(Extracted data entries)
━━━━━━━━━━

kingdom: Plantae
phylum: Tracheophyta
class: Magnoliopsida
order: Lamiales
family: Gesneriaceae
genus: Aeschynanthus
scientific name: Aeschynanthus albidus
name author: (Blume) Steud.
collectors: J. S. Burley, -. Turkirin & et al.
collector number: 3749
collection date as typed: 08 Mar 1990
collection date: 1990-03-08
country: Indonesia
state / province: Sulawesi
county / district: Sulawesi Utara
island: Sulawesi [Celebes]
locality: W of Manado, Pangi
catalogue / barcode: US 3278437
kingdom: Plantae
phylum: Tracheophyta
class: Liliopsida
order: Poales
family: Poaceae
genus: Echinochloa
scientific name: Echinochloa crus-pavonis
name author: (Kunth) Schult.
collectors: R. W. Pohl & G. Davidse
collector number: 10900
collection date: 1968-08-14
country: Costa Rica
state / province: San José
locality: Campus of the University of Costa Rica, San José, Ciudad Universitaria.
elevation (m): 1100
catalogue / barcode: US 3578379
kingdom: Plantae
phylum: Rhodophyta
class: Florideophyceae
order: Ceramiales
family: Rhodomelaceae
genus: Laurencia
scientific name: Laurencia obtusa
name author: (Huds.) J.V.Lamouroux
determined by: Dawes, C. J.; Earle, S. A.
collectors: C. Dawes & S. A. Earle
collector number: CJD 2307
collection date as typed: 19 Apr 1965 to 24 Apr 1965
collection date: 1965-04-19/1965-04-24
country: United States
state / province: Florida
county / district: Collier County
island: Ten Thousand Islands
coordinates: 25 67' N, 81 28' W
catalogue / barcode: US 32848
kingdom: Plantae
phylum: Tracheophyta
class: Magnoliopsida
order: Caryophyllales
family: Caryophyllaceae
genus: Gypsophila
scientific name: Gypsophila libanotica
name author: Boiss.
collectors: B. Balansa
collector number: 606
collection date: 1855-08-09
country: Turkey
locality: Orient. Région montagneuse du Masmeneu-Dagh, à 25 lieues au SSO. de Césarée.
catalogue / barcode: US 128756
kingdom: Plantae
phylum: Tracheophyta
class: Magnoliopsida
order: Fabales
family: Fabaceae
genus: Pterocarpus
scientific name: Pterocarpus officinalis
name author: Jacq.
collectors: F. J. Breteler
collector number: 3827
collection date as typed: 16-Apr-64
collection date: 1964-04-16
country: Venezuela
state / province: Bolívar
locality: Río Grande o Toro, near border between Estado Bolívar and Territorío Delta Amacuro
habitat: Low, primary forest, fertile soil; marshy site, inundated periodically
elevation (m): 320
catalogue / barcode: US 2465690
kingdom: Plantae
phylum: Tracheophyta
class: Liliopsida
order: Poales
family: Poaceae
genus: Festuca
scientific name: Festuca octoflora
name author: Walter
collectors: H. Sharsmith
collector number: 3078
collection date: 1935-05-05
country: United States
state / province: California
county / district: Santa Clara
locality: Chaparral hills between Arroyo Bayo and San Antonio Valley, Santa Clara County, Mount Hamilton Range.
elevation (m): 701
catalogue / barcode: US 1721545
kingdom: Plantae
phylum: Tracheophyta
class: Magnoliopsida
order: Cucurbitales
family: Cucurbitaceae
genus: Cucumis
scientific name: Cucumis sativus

━━━━━━━━━━

STATED TASK —
Copy out every one of these lines word for word, from the first through the last.

THE OUTPUT —
kingdom: Plantae
phylum: Tracheophyta
class: Magnoliopsida
order: Lamiales
family: Gesneriaceae
genus: Aeschynanthus
scientific name: Aeschynanthus albidus
name author: (Blume) Steud.
collectors: J. S. Burley, -. Turkirin & et al.
collector number: 3749
collection date as typed: 08 Mar 1990
collection date: 1990-03-08
country: Indonesia
state / province: Sulawesi
county / district: Sulawesi Utara
island: Sulawesi [Celebes]
locality: W of Manado, Pangi
catalogue / barcode: US 3278437
kingdom: Plantae
phylum: Tracheophyta
class: Liliopsida
order: Poales
family: Poaceae
genus: Echinochloa
scientific name: Echinochloa crus-pavonis
name author: (Kunth) Schult.
collectors: R. W. Pohl & G. Davidse
collector number: 10900
collection date: 1968-08-14
country: Costa Rica
state / province: San José
locality: Campus of the University of Costa Rica, San José, Ciudad Universitaria.
elevation (m): 1100
catalogue / barcode: US 3578379
kingdom: Plantae
phylum: Rhodophyta
class: Florideophyceae
order: Ceramiales
family: Rhodomelaceae
genus: Laurencia
scientific name: Laurencia obtusa
name author: (Huds.) J.V.Lamouroux
determined by: Dawes, C. J.; Earle, S. A.
collectors: C. Dawes & S. A. Earle
collector number: CJD 2307
collection date as typed: 19 Apr 1965 to 24 Apr 1965
collection date: 1965-04-19/1965-04-24
country: United States
state / province: Florida
county / district: Collier County
island: Ten Thousand Islands
coordinates: 25 67' N, 81 28' W
catalogue / barcode: US 32848
kingdom: Plantae
phylum: Tracheophyta
class: Magnoliopsida
order: Caryophyllales
family: Caryophyllaceae
genus: Gypsophila
scientific name: Gypsophila libanotica
name author: Boiss.
collectors: B. Balansa
collector number: 606
collection date: 1855-08-09
country: Turkey
locality: Orient. Région montagneuse du Masmeneu-Dagh, à 25 lieues au SSO. de Césarée.
catalogue / barcode: US 128756
kingdom: Plantae
phylum: Tracheophyta
class: Magnoliopsida
order: Fabales
family: Fabaceae
genus: Pterocarpus
scientific name: Pterocarpus officinalis
name author: Jacq.
collectors: F. J. Breteler
collector number: 3827
collection date as typed: 16-Apr-64
collection date: 1964-04-16
country: Venezuela
state / province: Bolívar
locality: Río Grande o Toro, near border between Estado Bolívar and Territorío Delta Amacuro
habitat: Low, primary forest, fertile soil; marshy site, inundated periodically
elevation (m): 320
catalogue / barcode: US 2465690
kingdom: Plantae
phylum: Tracheophyta
class: Liliopsida
order: Poales
family: Poaceae
genus: Festuca
scientific name: Festuca octoflora
name author: Walter
collectors: H. Sharsmith
collector number: 3078
collection date: 1935-05-05
country: United States
state / province: California
county / district: Santa Clara
locality: Chaparral hills between Arroyo Bayo and San Antonio Valley, Santa Clara County, Mount Hamilton Range.
elevation (m): 701
catalogue / barcode: US 1721545
kingdom: Plantae
phylum: Tracheophyta
class: Magnoliopsida
order: Cucurbitales
family: Cucurbitaceae
genus: Cucumis
scientific name: Cucumis sativus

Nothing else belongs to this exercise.